***** TEXT FOR ANALYSIS

New Jersey didn't even have a team nickname when they drafted Rocky Trottier in the first round of the 1982 NHL Draft. Fresh off of their relocation from Colorado, the team formerly known as the Rockies hadn't decided on a new name just yet. But they had decided that, with the 8th overall pick, Trottier was the player they wanted to be the face of their new franchise. And that's exactly what he became, though not in ways that either side had ever hoped.
Rocky Trottier - yes he is the brother of Hall of Famer Bryan Trottier - was an 18 year old center from Saskatchewan who was supposed to be a can't miss prospect. Except he did miss. And since the New Jersey Devils would ultimately struggle as a franchise for much of the 1980s, he became a symbol of the lack of success.
Trottier would go on to play just 38 NHL games - all with the Devils.
Bert Marshall, a former New York Islanders defenseman, was the man who made the draft pick. He even admits now that he never actually watched Rocky Trottier before he picked him. Hey, this was the days before the internet, mass sharing of scouting resources and even excessive video. Plus Trottier missed much of his draft year with a knee injury.
"We had other guys that had seen him," said Marshall. "But somebody has to hold the hammer and it was me. I had a lot to say because I played with his older brother. So I was willing to go with the bloodlines. Unfortunately he was not quite in that same ballpark."
Not that we should be too hard on Marshall. He also drafted Ken Daneyko 18th and Pat Verbeek 43rd in the same draft and they turned out pretty well. But it's funny how he was drafted largely because of bloodlines, but those same bloodlines placed a lot of extra pressure on him.
"That first year I think the expectations were to have a face. And with my last name and Bryan being real close (on Long Island), they looked at that, too. There were a lot of expectations, but it was very understandable," said Rocky.
"I think some expectations are ridiculous," Bryan Trottier said. "You want to be your own player. I hope Rocky was comfortable with that. Talking to him later, he maybe underachieved in some areas and is still kicking himself in the butt for it. But overall, he wanted to be his own player. He didn’t want to be like Bryan."
Rocky doesn't blame the Devils or circumstances as for why he never panned out in the NHL.
"The one thing I probably lacked and hurt me and kept me from sticking with the Devils at the time was the mental prep of the game and playing night in and night out. It takes a little while to (adjust) to that. I wasn’t quite there yet," he said.
"Doing that night in and night out is what the good players do. That was probably more on me than anyone else. I probably had to prepare a little better. The minor leagues did that for me. After a few years down there I kind of knew where I was at, but by then it was a little too late.
In addition to being the team's first ever draft pick, Rocky Trottier is the answer to another New Jersey trivia question. On December 17th, 1984 he scored on the first penalty shot in Devils history. He beat Andy Moog of the Edmonton Oilers, and he did it reportedly with a borrowed stick.
After his career in the minor leagues Rocky Trottier settled in Indianapolis and ran hockey schools and clinics.

**********

- **YOUR TASKS**:
1. Answer these questions using the article on Rocky Trottier:
(a) With which overall pick was Trottier drafted in 1982?
(b) How many NHL games did Trottier play?
(c) Which goaltender did Trottier beat on the first penalty shot in Devils history?
2. Copy the passage of the article on Rocky Trottier, starting with "Trottier would go" and going on through "a knee injury.".

***** DATA PROVIDED

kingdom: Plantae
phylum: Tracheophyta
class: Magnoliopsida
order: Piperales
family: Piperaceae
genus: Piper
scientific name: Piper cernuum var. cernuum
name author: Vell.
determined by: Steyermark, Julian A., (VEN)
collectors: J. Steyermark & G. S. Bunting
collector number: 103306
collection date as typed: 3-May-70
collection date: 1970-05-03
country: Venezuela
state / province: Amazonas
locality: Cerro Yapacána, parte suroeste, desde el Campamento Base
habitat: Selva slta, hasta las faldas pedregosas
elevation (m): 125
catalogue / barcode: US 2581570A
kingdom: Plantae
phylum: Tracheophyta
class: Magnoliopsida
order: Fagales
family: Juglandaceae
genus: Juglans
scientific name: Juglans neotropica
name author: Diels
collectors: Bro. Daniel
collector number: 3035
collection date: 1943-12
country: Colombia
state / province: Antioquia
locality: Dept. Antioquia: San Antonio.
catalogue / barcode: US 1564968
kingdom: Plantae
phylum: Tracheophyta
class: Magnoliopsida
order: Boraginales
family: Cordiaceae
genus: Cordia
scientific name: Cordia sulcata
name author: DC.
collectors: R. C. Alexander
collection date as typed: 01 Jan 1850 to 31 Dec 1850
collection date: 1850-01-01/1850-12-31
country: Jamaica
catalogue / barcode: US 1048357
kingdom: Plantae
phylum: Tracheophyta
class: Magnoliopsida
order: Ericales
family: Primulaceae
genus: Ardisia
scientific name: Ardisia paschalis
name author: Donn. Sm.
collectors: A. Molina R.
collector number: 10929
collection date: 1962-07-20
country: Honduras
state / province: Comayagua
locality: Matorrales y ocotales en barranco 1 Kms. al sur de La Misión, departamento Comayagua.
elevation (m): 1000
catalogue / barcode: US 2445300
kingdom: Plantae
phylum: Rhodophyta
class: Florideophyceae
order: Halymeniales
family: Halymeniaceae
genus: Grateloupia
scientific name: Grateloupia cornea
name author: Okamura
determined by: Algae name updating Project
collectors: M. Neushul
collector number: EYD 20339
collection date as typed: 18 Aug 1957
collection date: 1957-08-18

**********

- **ANSWER SET**:
1.
(a) 8th overall
(b) 38
(c) Andy Moog of the Edmonton Oilers

2.
Trottier would go on to play just 38 NHL games - all with the Devils.
Bert Marshall, a former New York Islanders defenseman, was the man who made the draft pick. He even admits now that he never actually watched Rocky Trottier before he picked him. Hey, this was the days before the internet, mass sharing of scouting resources and even excessive video. Plus Trottier missed much of his draft year with a knee injury.